Extended warranties and prepaid maintenance programs bring in great revenue to dealerships. I bet that your finance departments are doing their best to sell these at the point of purchase. Why, then, aren’t service advisors making an effort to offer these programs to customers? Chances are their pay plans aren’t structured in a way that gives them any incentive to do so.
Consider educating your service advisors. Train them and implement a process in which they inform ideal service candidates about these programs and incentivize them to sell them. You may find that your post-sale warranty and prepaid maintenance penetration increases. Not only does this increase revenue but, at least in the case of prepaid maintenance, it ensures that the customer is tied to your dealership for as long as they own the vehicle. There’s no better person to sell a new car to then the one that bought their current one from you and that has been getting it serviced with you for years.
In our industry, one universal sales practice is to tailor your techniques to the wants and needs of the customer in front of you. If you have a young male drooling over that sports car, you’ll probably be talking about performance specs, 0-60 times and horsepower. If you have a young family, you’re probably going to be reviewing all of the safety features of the vehicle. To anybody that’s been in sales for a while, this is old news. Now, however, we have a whole new group of consumers that are slowly, but surely, entering into their prime spending years – Millennials. The question is, are we really engaging them in a way that earns their business and encourages customer loyalty?
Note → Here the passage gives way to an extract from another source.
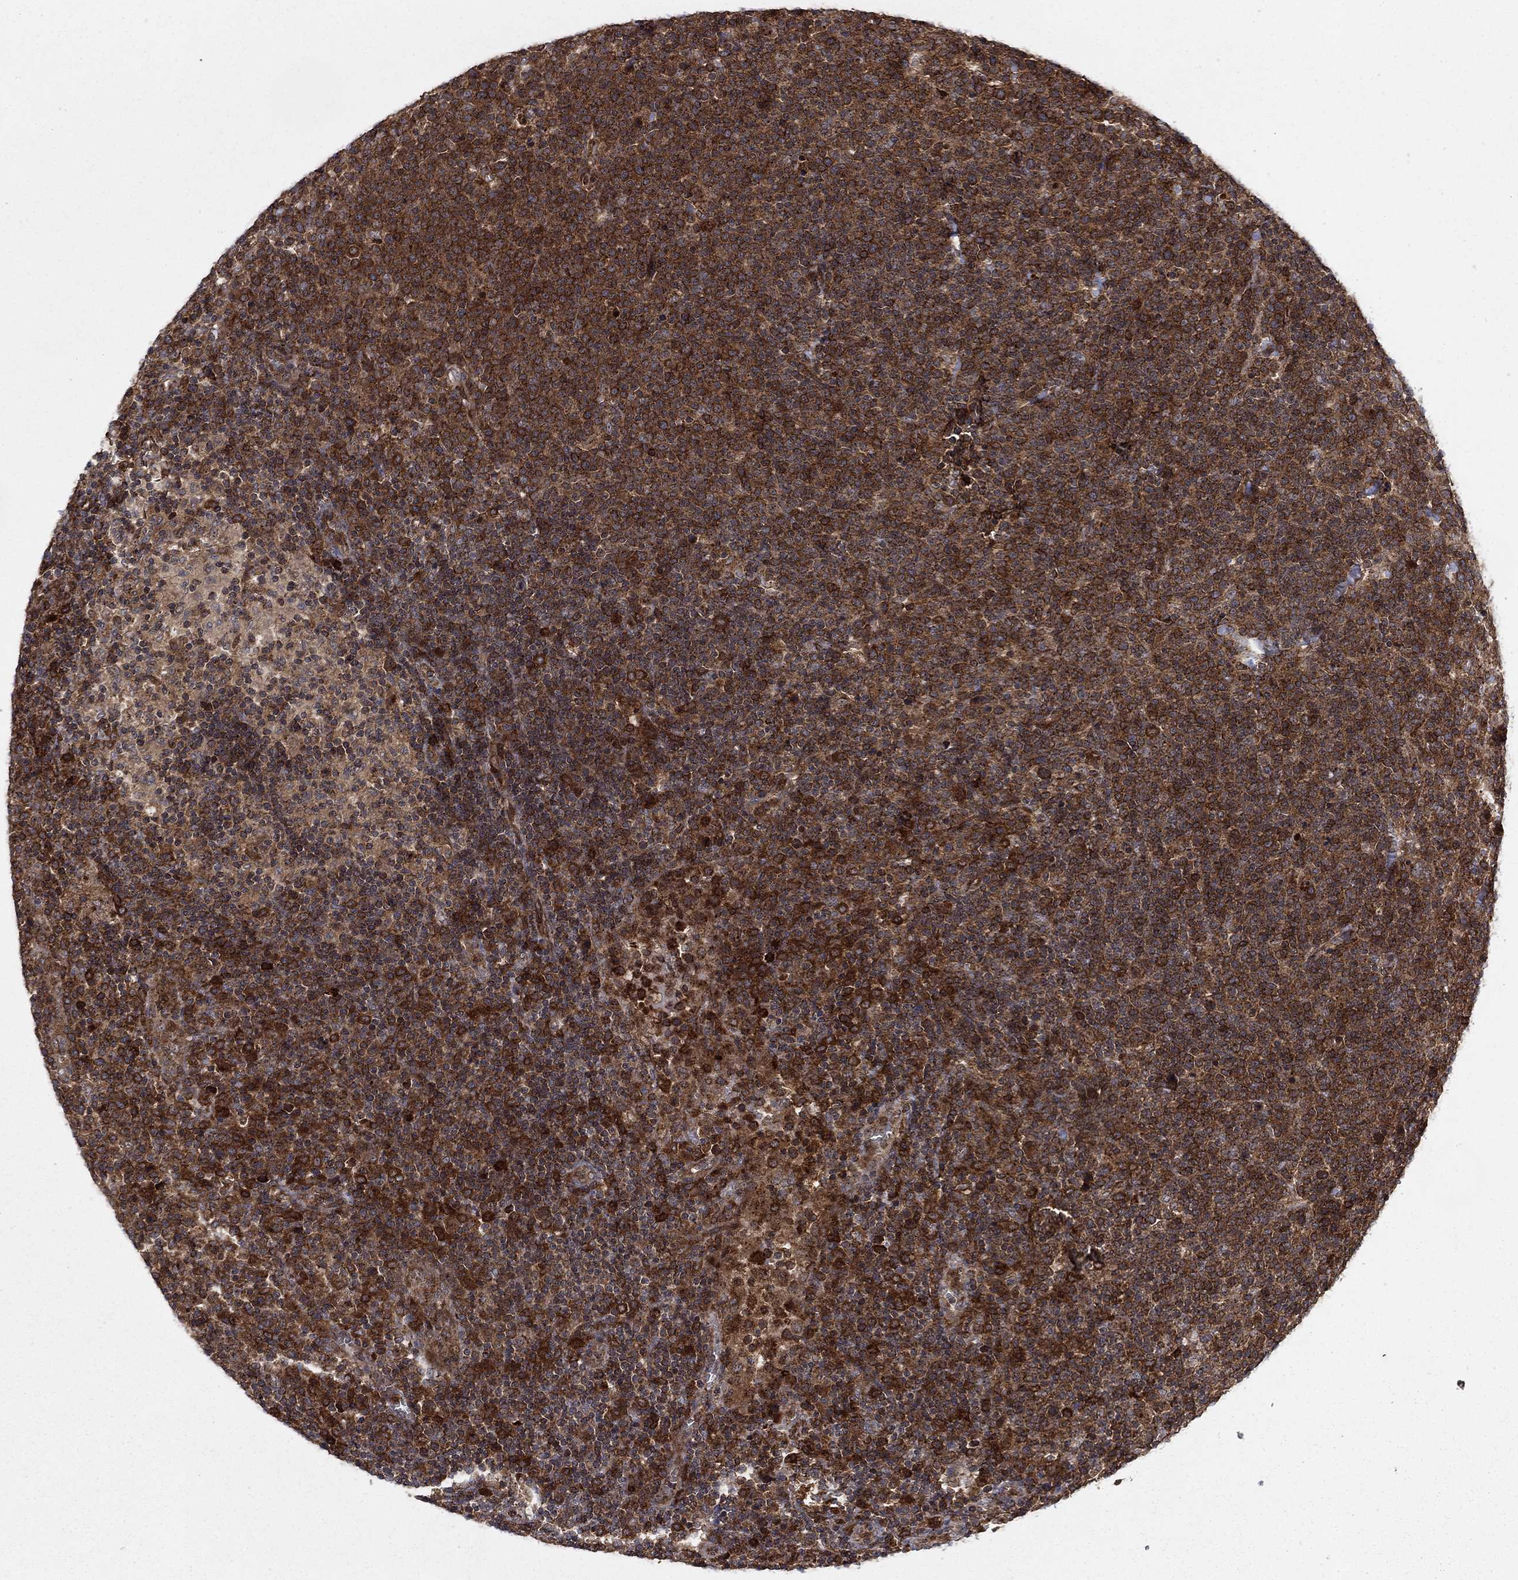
{"staining": {"intensity": "strong", "quantity": "25%-75%", "location": "cytoplasmic/membranous"}, "tissue": "lymphoma", "cell_type": "Tumor cells", "image_type": "cancer", "snomed": [{"axis": "morphology", "description": "Malignant lymphoma, non-Hodgkin's type, High grade"}, {"axis": "topography", "description": "Lymph node"}], "caption": "Brown immunohistochemical staining in high-grade malignant lymphoma, non-Hodgkin's type displays strong cytoplasmic/membranous positivity in approximately 25%-75% of tumor cells. The staining was performed using DAB, with brown indicating positive protein expression. Nuclei are stained blue with hematoxylin.", "gene": "IFI35", "patient": {"sex": "male", "age": 61}}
These will be the customers that your service department will try to retain, while also being repeat customers in sales for many years to come. While they still need cars and will buy them, the question is whether or not we know enough about the factors that contribute to creating a brand advocate out of a Millennial. Do they have the same types of loyalty traits that we’ve pursued in the past? A glimpse into this finicky group of young people published on Business Insider, may cause you to change your sales techniques.
In a study run by the “America@250,” it was found that sustainability is one of the most important factors to Millennials.
- 34% of Millennials find it important that the vehicle they purchase uses little to no fuel, versus 26% of Baby Boomers.
- Only 24% responded that the fact that the vehicle was made in America was important, as compared to 42% of Baby Boomers.
- 16% of Millennials said that whether the manufacturer takes care of the environment is important and matters to them, versus 6% of Baby Boomers.
Apparently, fuel economy is not only an important consideration in vehicle choice, but also an important attribute in whether or not the brand can earn their loyalty.
If sustainability and social responsibility are important to Millennials when it comes to brand loyalty, perhaps it makes sense at your dealership to consider adopting – or highlighting – ways in which you can fulfill these expectations. Items as small as clean waste disposal in service, recycling, community service and outreach, may go far into convincing a Millennial to buy a vehicle from you and to earn their loyalty. Next time you find a Millennial standing in front of you (whether that’s physically or virtually) thinking about purchasing a vehicle, you might want to include these details in your “why buy from us” pitch. It might just tip that prospect towards your dealership, versus your competition.